(What the task asks): Set down, please, without alteration, the lines of the entries below from the first through the one containing "il 31dicembre tutta".

Stored items from a collection

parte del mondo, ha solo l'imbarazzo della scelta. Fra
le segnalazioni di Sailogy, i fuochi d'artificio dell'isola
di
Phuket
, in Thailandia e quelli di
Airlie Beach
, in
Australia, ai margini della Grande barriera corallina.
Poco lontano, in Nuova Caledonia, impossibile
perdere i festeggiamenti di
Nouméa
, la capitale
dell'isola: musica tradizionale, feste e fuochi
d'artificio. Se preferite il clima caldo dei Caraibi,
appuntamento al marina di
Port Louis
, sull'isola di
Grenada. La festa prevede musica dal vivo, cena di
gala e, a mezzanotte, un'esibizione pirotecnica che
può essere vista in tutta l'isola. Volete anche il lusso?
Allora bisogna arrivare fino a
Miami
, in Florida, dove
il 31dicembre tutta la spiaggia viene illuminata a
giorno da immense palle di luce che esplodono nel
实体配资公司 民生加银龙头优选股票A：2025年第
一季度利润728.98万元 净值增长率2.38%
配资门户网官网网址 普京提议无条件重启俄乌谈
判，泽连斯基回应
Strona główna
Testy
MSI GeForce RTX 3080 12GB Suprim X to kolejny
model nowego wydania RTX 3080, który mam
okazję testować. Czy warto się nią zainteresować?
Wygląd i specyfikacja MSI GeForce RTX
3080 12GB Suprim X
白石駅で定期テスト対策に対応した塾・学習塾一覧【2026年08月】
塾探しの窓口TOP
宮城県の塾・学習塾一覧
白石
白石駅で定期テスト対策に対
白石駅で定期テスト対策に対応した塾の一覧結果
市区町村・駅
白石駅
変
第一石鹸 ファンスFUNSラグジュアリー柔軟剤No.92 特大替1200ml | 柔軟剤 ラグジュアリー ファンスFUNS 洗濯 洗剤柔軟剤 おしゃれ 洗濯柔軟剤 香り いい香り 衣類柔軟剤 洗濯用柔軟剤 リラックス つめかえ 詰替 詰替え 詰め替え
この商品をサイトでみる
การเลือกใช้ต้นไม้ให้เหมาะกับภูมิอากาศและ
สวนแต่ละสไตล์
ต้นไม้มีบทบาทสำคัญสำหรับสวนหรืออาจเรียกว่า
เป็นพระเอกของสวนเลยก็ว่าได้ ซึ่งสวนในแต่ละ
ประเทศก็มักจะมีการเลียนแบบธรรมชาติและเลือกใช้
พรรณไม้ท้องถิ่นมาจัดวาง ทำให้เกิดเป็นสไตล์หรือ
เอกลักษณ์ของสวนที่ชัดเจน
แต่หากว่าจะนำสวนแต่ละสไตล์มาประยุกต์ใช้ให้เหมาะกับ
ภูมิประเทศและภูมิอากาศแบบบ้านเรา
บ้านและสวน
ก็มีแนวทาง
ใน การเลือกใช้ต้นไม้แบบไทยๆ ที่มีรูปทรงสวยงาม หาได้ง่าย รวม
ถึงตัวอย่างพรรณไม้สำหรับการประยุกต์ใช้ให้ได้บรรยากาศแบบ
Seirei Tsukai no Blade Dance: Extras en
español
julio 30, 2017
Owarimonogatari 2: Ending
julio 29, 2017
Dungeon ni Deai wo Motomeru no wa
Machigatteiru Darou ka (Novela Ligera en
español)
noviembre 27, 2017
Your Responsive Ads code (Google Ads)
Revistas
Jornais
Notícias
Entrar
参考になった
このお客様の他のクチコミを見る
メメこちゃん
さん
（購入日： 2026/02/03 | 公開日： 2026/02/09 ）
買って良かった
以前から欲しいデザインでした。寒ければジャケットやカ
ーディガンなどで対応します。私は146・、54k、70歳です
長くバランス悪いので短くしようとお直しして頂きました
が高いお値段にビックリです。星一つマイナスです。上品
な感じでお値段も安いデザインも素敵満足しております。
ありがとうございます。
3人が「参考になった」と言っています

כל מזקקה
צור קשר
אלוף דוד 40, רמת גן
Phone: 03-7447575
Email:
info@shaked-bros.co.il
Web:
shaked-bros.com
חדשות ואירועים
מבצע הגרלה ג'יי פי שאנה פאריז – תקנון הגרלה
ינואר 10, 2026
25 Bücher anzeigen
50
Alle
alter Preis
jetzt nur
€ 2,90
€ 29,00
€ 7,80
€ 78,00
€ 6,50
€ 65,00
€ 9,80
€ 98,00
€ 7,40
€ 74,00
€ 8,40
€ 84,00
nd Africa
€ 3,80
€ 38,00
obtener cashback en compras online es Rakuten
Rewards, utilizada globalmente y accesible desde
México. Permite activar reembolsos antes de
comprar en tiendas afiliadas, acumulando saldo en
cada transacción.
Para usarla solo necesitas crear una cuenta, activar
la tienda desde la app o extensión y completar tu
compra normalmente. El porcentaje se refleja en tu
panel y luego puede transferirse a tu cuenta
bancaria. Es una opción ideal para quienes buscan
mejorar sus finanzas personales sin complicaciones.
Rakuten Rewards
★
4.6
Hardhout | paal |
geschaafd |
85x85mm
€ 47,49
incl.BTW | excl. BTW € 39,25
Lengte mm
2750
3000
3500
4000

(Exercise solution):
parte del mondo, ha solo l'imbarazzo della scelta. Fra
le segnalazioni di Sailogy, i fuochi d'artificio dell'isola
di
Phuket
, in Thailandia e quelli di
Airlie Beach
, in
Australia, ai margini della Grande barriera corallina.
Poco lontano, in Nuova Caledonia, impossibile
perdere i festeggiamenti di
Nouméa
, la capitale
dell'isola: musica tradizionale, feste e fuochi
d'artificio. Se preferite il clima caldo dei Caraibi,
appuntamento al marina di
Port Louis
, sull'isola di
Grenada. La festa prevede musica dal vivo, cena di
gala e, a mezzanotte, un'esibizione pirotecnica che
può essere vista in tutta l'isola. Volete anche il lusso?
Allora bisogna arrivare fino a
Miami
, in Florida, dove
il 31dicembre tutta la spiaggia viene illuminata a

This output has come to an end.